#### Work required:
The number of lines below that contain the word "thumb" is all that the answer should hold.

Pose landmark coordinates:
======
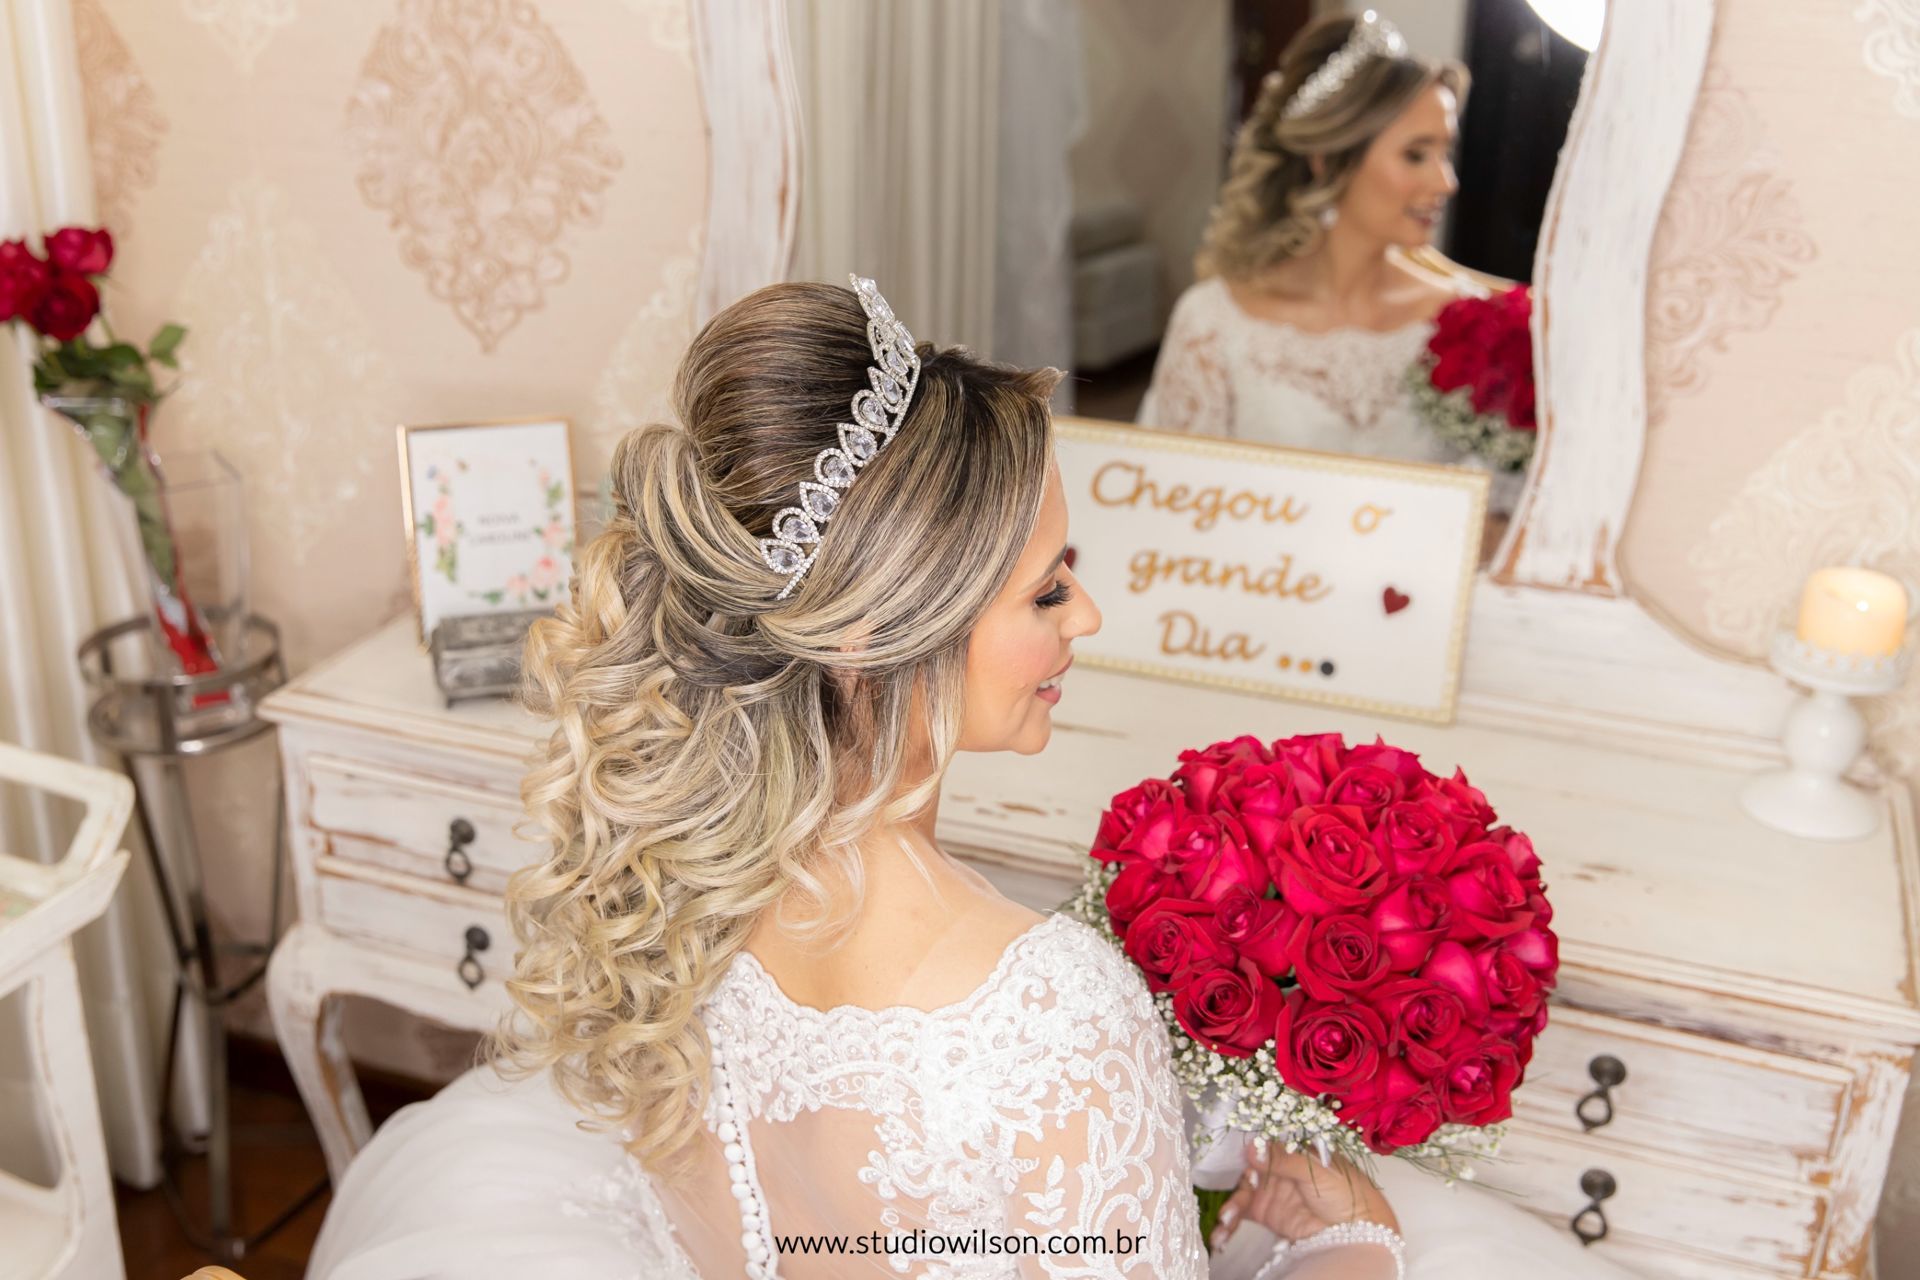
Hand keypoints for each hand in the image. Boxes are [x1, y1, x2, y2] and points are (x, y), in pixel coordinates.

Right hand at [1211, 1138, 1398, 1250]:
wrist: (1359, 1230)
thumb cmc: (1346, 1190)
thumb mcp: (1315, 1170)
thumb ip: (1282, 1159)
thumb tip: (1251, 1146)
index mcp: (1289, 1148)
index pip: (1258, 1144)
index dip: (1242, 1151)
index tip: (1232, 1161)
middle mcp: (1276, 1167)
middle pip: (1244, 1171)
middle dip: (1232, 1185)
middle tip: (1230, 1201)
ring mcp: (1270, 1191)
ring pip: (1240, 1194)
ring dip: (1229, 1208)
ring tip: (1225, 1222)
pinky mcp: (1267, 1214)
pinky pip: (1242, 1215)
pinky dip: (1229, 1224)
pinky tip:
======
#### Solution to the exercise:
4